Retype the part of the Holy Blossom text starting at "Different hockey leagues" and ending at "two: Model it.", word for word.

-- Supplied passage follows --

Or raising children that love dance, or ice-hockey, or Israel, or music, or simply being Jewish.
Step one: Find a community for your children that loves it, too.
Different hockey leagues have different cultures, levels of sportsmanship and competitiveness. Some music classes teach kids to love music while pushing for success while others teach children how to succeed but not to love music. At Holy Blossom we hope that you have found a community that loves and cares for: the environment; helping others; music; Israel and simply being Jewish.
Jewish musical opportunities include: the Family Havdallah Night on Nov. 15th at 5:30 p.m., and any time David Gershon (of Judy & David) is in the building, including the teen songleading course he teaches on Wednesdays at 6-7pm, First Friday (6pm on Nov. 7th), Family Service (every Saturday at 10:30 a.m. in the Youth Chapel), and Tot Shabbat (Nov. 15th at 5:30 p.m.).
Step two: Model it.

-- Supplied passage concluded --
-- Information supplied follows --

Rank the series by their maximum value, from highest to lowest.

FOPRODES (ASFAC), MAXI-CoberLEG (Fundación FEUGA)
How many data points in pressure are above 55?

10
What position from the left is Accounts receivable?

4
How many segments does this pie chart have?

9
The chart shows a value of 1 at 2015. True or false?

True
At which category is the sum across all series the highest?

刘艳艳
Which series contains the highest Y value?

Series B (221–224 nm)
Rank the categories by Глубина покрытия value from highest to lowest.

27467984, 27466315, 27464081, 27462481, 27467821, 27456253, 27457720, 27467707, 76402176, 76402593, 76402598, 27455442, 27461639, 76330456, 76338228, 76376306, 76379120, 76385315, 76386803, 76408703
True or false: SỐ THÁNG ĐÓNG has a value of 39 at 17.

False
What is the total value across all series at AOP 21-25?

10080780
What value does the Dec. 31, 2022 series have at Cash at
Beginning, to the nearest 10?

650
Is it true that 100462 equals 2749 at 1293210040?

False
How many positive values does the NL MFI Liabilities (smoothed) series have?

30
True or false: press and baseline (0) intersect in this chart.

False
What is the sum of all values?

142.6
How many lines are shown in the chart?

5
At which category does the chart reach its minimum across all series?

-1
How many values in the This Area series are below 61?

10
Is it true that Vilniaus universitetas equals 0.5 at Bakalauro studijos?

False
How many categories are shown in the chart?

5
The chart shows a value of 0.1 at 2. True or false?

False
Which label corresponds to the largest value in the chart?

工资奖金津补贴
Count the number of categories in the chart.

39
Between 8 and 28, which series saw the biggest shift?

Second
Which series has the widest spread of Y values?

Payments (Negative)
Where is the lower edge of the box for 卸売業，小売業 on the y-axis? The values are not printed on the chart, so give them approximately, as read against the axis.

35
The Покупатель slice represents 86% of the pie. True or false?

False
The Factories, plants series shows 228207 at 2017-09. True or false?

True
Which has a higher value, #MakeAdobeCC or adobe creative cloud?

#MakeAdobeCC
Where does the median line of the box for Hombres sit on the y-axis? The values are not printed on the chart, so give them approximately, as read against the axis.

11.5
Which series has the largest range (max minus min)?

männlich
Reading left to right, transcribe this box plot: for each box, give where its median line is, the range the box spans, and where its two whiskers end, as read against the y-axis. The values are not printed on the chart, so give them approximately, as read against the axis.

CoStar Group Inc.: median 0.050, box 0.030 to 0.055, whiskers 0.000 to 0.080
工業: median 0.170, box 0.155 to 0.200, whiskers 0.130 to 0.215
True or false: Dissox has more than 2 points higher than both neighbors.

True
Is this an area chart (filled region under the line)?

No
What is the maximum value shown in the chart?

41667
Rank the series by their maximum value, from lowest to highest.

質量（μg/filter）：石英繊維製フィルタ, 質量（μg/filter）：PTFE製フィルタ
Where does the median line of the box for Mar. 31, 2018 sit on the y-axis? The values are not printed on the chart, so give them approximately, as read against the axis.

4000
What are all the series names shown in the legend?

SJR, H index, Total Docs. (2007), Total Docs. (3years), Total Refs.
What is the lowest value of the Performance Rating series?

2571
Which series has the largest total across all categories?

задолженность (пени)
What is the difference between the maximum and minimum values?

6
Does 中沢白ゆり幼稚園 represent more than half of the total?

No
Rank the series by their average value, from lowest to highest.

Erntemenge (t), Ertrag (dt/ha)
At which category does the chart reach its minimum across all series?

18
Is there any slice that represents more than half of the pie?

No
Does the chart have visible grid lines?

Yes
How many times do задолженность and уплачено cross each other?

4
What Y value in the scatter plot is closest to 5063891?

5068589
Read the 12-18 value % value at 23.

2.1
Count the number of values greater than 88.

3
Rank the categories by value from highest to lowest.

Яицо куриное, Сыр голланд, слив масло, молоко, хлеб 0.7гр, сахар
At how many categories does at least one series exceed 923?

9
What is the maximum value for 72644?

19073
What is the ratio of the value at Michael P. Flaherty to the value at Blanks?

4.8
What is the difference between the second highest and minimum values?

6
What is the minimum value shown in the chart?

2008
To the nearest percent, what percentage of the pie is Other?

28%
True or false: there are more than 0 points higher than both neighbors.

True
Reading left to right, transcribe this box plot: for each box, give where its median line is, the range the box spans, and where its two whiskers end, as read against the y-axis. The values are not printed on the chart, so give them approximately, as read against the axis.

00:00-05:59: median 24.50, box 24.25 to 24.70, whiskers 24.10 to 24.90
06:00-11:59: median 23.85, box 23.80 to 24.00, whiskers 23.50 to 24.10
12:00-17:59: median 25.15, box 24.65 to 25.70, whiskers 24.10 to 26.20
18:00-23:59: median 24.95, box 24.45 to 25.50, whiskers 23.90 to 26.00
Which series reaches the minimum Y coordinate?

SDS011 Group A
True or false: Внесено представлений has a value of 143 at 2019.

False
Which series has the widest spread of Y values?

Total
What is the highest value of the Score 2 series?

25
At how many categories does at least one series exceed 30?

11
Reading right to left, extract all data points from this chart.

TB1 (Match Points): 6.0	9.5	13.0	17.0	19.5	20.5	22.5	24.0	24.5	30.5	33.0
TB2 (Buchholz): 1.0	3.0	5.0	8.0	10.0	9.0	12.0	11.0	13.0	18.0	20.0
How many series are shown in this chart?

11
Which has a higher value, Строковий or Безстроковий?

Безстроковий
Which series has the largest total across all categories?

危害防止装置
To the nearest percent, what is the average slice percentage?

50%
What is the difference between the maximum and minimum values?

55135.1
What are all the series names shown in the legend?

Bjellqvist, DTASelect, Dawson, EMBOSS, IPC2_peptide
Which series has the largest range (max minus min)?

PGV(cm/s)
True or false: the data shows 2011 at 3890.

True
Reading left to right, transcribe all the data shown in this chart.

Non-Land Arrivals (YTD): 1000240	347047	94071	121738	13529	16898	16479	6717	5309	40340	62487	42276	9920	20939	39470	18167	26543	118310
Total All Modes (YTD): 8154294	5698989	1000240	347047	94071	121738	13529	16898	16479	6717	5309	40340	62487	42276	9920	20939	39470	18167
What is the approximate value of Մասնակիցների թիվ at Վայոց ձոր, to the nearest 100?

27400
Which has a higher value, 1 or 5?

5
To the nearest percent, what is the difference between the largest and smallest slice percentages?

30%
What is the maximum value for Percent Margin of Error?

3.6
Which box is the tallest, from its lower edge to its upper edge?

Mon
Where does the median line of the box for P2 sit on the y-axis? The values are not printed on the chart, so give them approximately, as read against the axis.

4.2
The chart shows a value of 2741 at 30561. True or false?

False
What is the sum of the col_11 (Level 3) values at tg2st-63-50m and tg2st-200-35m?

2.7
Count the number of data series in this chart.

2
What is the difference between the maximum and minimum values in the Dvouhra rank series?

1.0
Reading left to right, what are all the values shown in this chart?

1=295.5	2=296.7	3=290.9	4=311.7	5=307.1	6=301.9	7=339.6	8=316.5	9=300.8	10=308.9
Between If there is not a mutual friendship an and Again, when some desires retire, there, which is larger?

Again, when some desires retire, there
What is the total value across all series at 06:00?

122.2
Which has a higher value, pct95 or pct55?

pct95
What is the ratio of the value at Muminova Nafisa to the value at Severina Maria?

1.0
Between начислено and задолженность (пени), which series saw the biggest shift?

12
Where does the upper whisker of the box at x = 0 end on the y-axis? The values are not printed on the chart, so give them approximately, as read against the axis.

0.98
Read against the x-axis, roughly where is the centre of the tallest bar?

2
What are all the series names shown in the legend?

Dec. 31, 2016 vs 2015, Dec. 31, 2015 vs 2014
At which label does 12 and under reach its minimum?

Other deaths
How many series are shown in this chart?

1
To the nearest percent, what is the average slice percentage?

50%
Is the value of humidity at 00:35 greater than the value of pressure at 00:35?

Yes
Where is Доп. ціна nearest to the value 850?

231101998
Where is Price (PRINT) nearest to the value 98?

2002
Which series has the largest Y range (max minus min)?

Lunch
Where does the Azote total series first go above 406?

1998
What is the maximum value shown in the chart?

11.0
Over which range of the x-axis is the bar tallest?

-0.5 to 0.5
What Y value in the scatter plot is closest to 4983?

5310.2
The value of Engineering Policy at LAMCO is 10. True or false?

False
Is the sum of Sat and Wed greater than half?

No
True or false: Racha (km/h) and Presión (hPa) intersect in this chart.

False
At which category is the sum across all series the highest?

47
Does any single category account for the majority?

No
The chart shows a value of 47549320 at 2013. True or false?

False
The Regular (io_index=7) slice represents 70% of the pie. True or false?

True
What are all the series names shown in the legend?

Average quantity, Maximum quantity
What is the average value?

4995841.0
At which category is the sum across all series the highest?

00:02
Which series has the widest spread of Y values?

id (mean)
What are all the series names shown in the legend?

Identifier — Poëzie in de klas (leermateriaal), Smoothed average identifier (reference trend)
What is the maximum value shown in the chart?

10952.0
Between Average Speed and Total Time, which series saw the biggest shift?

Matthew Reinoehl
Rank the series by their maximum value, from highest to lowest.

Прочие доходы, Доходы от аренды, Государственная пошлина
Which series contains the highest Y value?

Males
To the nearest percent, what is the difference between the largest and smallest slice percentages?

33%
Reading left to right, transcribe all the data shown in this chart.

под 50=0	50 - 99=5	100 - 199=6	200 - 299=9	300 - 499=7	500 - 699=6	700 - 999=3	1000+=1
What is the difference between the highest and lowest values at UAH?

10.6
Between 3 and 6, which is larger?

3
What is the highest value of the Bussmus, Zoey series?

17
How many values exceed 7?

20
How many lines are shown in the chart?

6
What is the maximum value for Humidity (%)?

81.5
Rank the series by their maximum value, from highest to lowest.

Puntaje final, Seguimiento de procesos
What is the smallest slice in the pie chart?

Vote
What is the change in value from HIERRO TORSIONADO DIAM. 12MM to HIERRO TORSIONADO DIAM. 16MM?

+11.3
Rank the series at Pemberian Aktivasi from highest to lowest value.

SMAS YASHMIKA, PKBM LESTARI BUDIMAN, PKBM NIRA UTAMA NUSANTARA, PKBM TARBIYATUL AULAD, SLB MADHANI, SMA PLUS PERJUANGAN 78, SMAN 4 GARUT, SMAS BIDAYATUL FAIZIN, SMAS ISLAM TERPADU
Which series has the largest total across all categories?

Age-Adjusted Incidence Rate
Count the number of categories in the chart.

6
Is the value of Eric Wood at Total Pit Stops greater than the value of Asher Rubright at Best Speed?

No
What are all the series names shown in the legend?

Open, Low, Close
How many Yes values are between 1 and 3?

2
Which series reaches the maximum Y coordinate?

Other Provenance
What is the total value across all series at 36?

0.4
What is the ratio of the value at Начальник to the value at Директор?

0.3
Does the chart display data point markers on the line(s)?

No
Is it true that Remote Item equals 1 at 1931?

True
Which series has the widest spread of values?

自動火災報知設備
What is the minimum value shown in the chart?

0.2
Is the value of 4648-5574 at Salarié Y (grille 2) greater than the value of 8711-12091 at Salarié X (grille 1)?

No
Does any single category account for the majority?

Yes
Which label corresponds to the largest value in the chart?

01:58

-- Information supplied concluded --

Output of the exercise>
Different hockey leagues have different cultures, levels of sportsmanship and competitiveness. Some music classes teach kids to love music while pushing for success while others teach children how to succeed but not to love music. At Holy Blossom we hope that you have found a community that loves and cares for: the environment; helping others; music; Israel and simply being Jewish.
Jewish musical opportunities include: the Family Havdallah Night on Nov. 15th at 5:30 p.m., and any time David Gershon (of Judy & David) is in the building, including the teen songleading course he teaches on Wednesdays at 6-7pm, First Friday (6pm on Nov. 7th), Family Service (every Saturday at 10:30 a.m. in the Youth Chapel), and Tot Shabbat (Nov. 15th at 5:30 p.m.).
Step two: Model it.